For production LLM work in 2025, BPE via tiktoken or the HuggingFace tokenizers library is the dominant choice. Unigram remains relevant for multilingual NLP tasks where subword regularization matters, and for any workflow that uses T5-family models as components. For DealLens, the relevant question is: what tokenizer does the base model you are fine-tuning use? The answer determines your chunking strategy, context budget calculation, and how you handle non-English deal memo passages.

The tokenizer is not the model

The tokenizer is fixed at training time and cannot be changed at fine-tuning time without retraining the embedding table. If the base model's tokenizer handles your domain poorly (e.g., financial abbreviations, chemical names, Chinese text), the fix is either training from scratch or accepting the overhead of embedding surgery.

Figure 6.1BPE merge process (left) and vocabulary trade-offs across major tokenizers (right).
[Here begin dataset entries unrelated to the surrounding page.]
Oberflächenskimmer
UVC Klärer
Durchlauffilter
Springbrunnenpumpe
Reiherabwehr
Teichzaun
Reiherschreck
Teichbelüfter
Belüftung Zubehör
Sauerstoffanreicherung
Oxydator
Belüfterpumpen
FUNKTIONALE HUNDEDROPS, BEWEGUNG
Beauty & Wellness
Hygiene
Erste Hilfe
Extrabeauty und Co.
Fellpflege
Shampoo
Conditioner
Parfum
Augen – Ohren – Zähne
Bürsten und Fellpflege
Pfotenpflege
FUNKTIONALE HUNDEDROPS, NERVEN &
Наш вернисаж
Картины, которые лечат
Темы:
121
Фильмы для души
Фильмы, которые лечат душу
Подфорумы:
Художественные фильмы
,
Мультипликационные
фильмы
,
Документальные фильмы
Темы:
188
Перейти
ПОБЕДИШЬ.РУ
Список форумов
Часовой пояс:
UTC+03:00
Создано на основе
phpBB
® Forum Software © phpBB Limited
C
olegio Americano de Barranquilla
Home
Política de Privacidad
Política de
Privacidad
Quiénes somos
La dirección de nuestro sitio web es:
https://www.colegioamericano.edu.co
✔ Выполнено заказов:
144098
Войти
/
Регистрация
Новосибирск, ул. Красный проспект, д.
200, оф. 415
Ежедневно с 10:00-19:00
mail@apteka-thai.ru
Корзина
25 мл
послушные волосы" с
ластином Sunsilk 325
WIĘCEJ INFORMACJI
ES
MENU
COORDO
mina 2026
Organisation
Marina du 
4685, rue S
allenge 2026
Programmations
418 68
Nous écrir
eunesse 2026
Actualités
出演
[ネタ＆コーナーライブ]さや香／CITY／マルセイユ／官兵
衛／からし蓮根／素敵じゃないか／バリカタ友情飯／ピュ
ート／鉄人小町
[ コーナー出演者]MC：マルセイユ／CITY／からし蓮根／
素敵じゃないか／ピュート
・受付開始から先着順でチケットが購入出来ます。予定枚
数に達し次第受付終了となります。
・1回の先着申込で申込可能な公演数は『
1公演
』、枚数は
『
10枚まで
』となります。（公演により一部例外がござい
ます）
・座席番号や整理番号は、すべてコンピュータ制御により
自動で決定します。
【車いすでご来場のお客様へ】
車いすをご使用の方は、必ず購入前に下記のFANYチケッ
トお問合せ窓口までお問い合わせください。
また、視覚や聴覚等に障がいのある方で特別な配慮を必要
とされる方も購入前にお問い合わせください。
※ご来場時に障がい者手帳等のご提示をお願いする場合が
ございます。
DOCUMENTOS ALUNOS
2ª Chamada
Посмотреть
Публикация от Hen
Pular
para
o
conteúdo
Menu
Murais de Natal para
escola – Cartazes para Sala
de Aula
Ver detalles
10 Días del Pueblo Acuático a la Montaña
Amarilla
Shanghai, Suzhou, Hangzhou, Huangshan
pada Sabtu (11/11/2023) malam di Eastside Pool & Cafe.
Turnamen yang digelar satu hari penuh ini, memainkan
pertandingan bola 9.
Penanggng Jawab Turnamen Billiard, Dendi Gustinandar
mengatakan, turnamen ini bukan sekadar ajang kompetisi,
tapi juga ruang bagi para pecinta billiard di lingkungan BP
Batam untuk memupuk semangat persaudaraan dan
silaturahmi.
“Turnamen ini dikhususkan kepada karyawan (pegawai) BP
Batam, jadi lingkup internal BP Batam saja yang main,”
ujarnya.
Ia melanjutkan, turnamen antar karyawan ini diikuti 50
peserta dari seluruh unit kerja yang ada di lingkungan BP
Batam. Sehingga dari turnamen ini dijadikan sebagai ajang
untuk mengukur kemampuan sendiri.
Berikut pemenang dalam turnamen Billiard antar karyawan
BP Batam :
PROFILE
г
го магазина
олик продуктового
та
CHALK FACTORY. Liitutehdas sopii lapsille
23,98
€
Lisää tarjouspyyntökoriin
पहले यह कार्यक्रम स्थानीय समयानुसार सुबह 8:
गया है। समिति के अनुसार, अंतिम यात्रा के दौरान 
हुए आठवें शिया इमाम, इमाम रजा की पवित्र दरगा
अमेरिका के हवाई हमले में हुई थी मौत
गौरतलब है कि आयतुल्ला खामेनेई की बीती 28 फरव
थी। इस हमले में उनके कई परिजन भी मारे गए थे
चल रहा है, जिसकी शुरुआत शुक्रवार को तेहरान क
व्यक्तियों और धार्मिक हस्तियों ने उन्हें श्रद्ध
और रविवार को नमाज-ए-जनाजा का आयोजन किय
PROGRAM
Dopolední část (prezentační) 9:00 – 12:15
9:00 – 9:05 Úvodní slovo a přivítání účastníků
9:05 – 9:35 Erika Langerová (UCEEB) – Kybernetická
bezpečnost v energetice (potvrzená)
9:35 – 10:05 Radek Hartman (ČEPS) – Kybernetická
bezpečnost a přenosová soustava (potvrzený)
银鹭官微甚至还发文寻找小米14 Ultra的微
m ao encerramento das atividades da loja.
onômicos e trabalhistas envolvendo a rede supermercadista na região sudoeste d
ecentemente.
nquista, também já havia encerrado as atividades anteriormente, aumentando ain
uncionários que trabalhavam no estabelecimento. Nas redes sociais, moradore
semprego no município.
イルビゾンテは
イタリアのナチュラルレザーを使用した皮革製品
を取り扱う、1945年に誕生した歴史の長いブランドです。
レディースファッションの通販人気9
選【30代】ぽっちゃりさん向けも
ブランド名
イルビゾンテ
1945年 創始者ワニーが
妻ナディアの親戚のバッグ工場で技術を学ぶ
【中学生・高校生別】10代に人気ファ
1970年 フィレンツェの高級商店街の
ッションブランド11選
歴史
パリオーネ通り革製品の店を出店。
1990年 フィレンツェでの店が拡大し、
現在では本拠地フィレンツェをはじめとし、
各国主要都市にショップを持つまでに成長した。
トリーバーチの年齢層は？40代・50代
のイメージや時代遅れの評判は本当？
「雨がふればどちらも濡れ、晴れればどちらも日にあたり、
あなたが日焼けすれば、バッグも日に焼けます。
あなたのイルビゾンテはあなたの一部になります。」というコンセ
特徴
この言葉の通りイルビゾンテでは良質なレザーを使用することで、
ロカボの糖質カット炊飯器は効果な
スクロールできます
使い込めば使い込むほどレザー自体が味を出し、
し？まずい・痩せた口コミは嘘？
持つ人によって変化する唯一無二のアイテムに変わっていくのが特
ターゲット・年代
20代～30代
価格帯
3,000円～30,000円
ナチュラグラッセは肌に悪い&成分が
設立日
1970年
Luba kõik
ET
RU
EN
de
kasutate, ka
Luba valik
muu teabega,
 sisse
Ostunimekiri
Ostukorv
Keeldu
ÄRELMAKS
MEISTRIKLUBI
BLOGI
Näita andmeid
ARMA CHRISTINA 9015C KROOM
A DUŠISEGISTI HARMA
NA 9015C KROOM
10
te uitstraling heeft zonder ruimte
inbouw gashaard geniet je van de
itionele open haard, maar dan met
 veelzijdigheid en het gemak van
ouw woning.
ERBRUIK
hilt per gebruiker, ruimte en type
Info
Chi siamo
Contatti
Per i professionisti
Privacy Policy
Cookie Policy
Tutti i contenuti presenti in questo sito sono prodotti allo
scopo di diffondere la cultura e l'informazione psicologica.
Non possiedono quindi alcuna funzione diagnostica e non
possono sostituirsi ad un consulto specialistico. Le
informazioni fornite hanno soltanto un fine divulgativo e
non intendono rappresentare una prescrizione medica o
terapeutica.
Tokenizer choice is a training-time decision with irreversible downstream effects on multilingual quality, arithmetic accuracy, and context efficiency.

Retrieve before you continue

Three questions on what you just read

Q1 Factual Why does byte-level BPE guarantee zero UNK tokens, and what is the trade-off?

Q2 Conceptual Why does individual-digit tokenization (Llama 3 style) improve arithmetic accuracy compared to merged-digit tokenization (GPT-2 style)?

Q3 Synthetic For DealLens processing 10-page Chinese VC memos alongside English memos, which tokenizer would minimize token count and why?